Hacker Newsnew | past | comments | ask | show | jobs | submitlogin
AI can write code like humans, bugs and all (wired.com)
30 points by mathematically on Sept 22, 2021 | hide | past | favorite | 54 comments


Lots of people grumping about Copilot, has anyone actually used it? For a personal project writing a transpiler from an old language (LambdaMOO) to JS, I've actually found it quite helpful. I can write code like:

convertList(node: MooASTNode): List {

And then it just spits out:

    const entries: ASTNode[] = node.children.map((child) => {
      return this.convertNode(child);
    });
    return new List(entries, this.sourceLocation(node));
  }

This isn't exactly difficult to write or reason about, but it did save me quite a bit of time to just dash out the code that converts the parse tree to an intermediate tree in an hour or so and then just quickly look over and make a couple corrections.

It also helped making the ASTNodes, for instance:

export class If extends ASTNode {

resulted in:

  constructor(
    public condition: Compare,
    public then: ASTNode,
    public elseDo?: ASTNode,
    public override loc: SourceLocation | null = null
  ) {
    super();
    condition.parent = this;
    then.parent = this;
    if (elseDo) {
      elseDo.parent = this;
    }
  }

  @logCall
  toEstree() {
    return builders.ifStatement(
      this.condition.toEstree(),
      this.then.toEstree(),
      this.elseDo?.toEstree()
    );
  }
}

Again, this code is not gonna win any prizes, but it sure did save me a good chunk of time. Why so much hate for the tool?


It is usually more work to verify that code is correct than to write correct code in the first place.

Edit: At least for me it isn't obvious at all that those snippets are correct.


This is an abstract response to a concrete demonstration of usefulness. Of course, if I'm writing crypto code or something where I don't understand the domain well, relying on Copilot would be foolish.
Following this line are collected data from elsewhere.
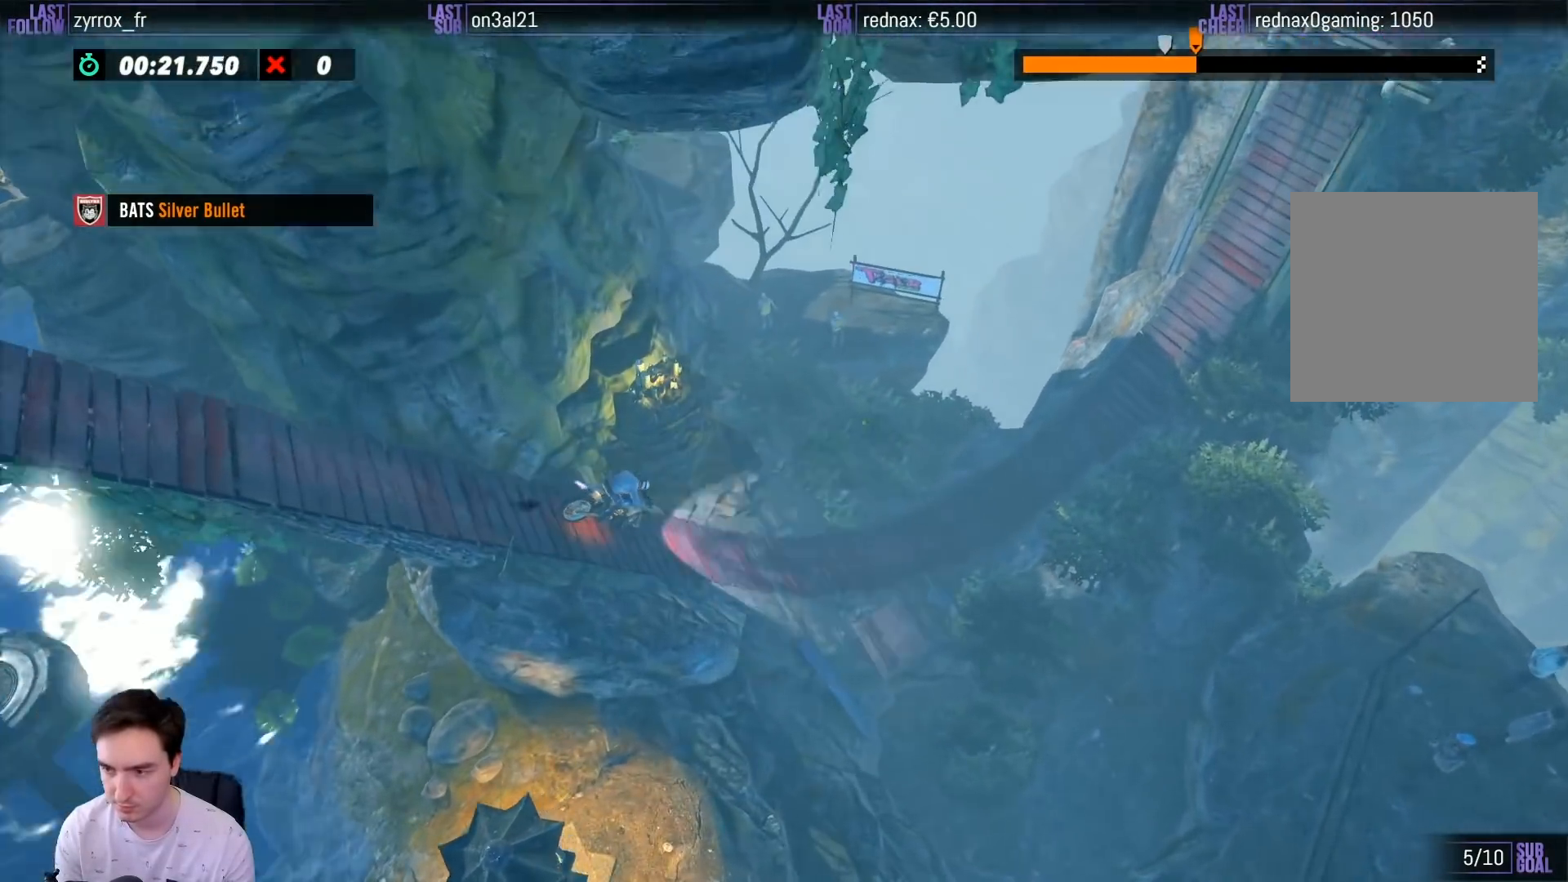
{"buttons": ["R2"], "left_stick": "right", "right_stick": "center", "events": [[83, "left_stick", "center"], [150, "left_stick", "right"]]}
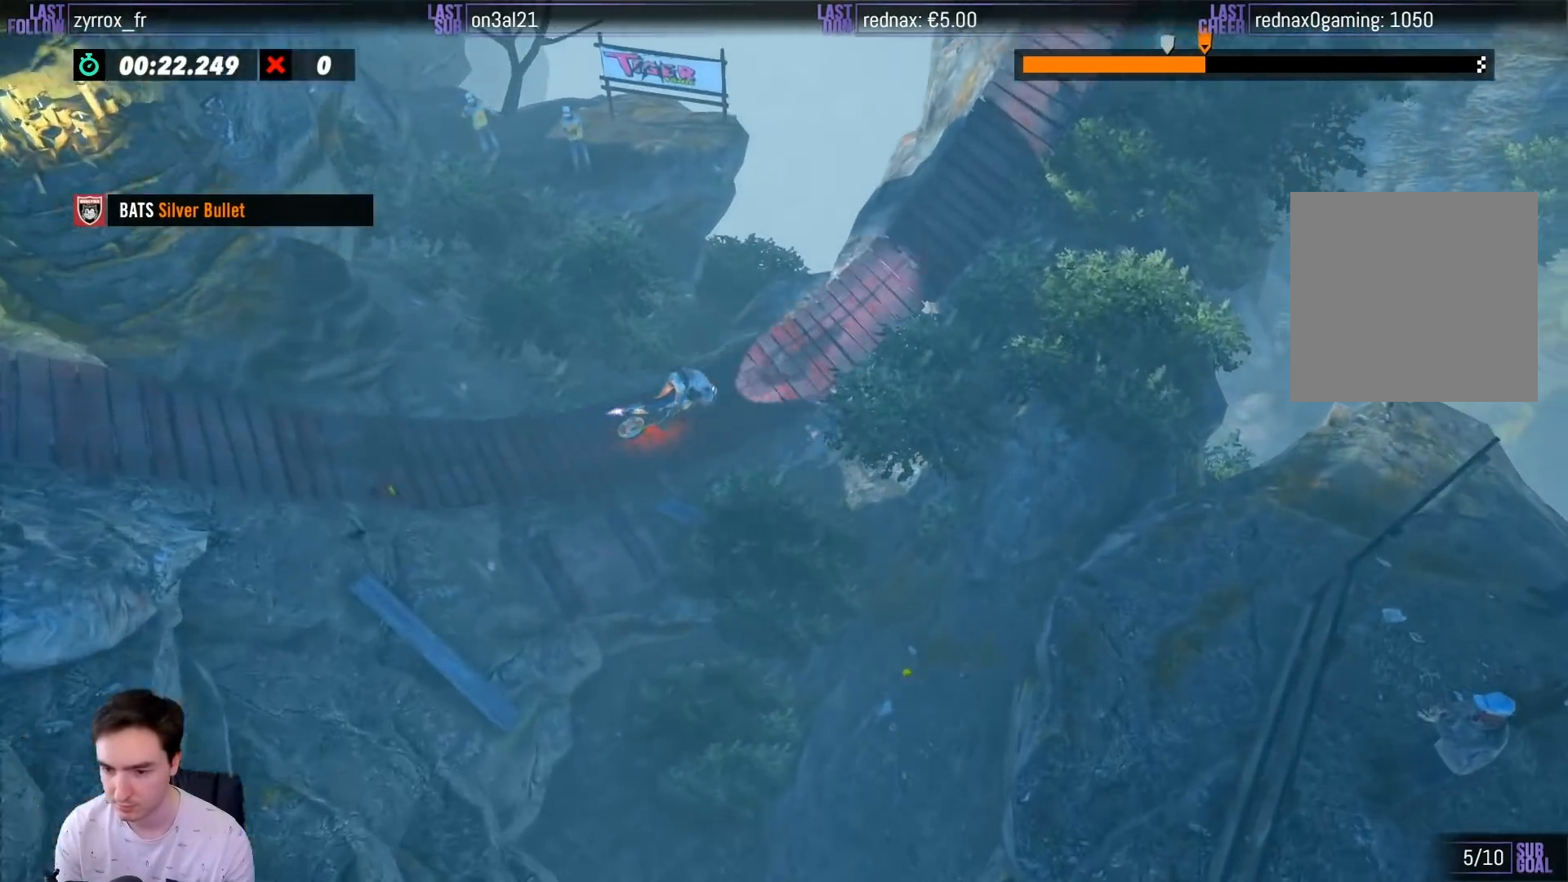
{"buttons": ["R2"], "left_stick": "left", "right_stick": "center", "events": [[83, "left_stick", "left"]]}
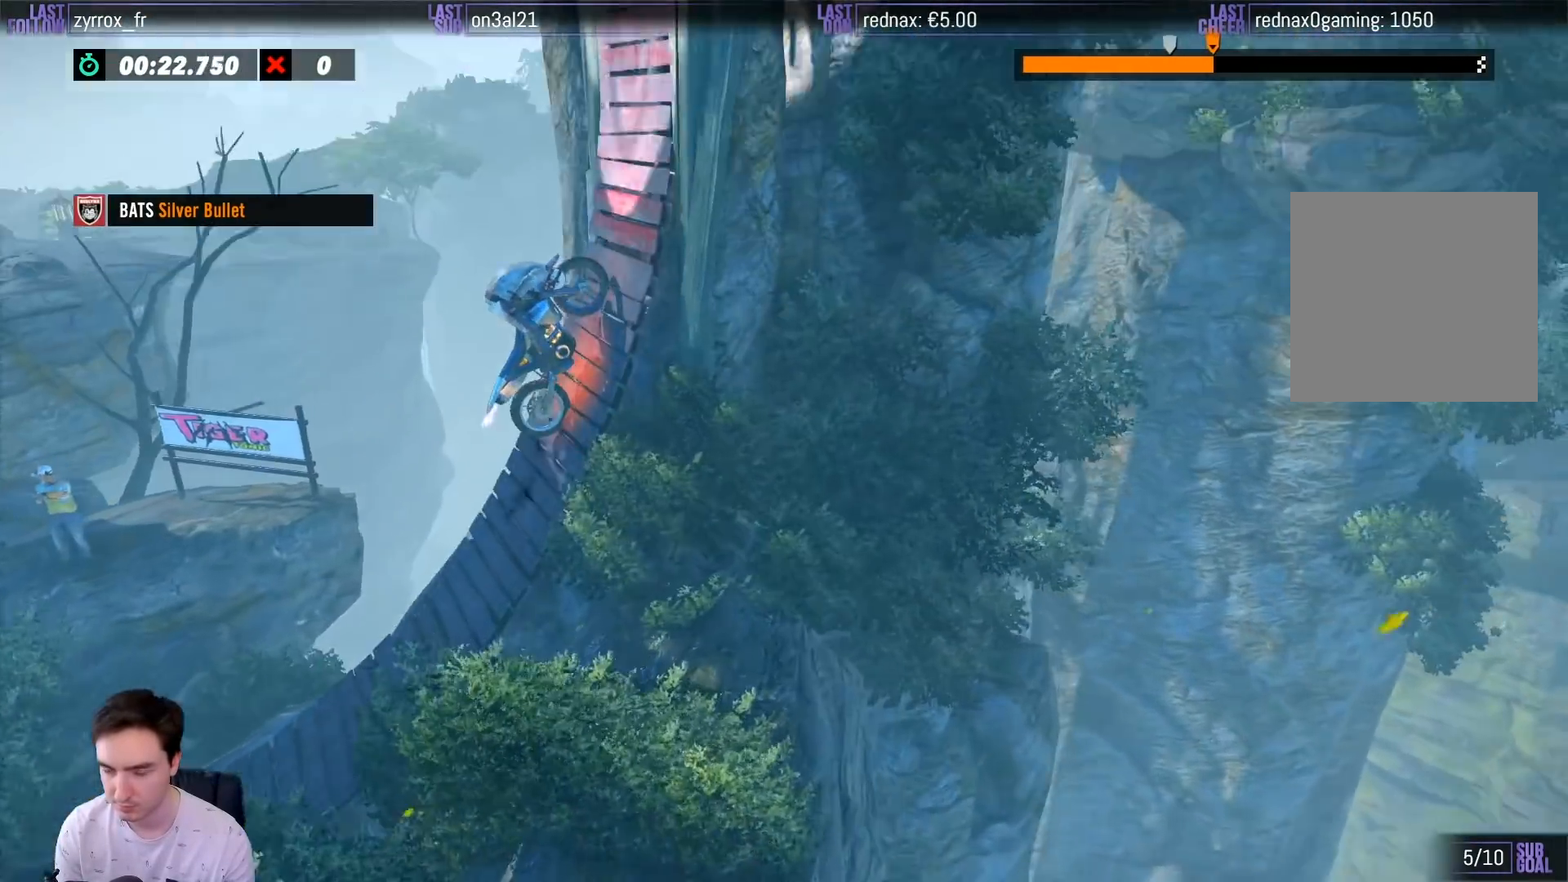
{"buttons": ["R2"], "left_stick": "left", "right_stick": "center", "events": []}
But for a well-defined problem like the one I faced, juggling tree representations and a little recursion, being able to specify what I wanted and have the machine generate the code was actively useful and did actively save time. Also, don't you read your code once you write it in the first place? IF you've written it, you know what you meant, and are more likely to read something you didn't even write there, whereas if you're checking over the shoulder of your computerized coworker who has no ego to get hurt, you can be as critical as you need to.


It is fine if you like it and it helps you. I am just telling you my opinion. To me that doesn't look helpful.


> This is an abstract response to a concrete demonstration of usefulness.

Brilliantly articulated - thank you. I wonder if this is a generic pattern (like fallacies)?


In my case, the act of writing the code is still a moment in which I'm thinking and analyizing my code, and I might notice if there's some error in my train of thought.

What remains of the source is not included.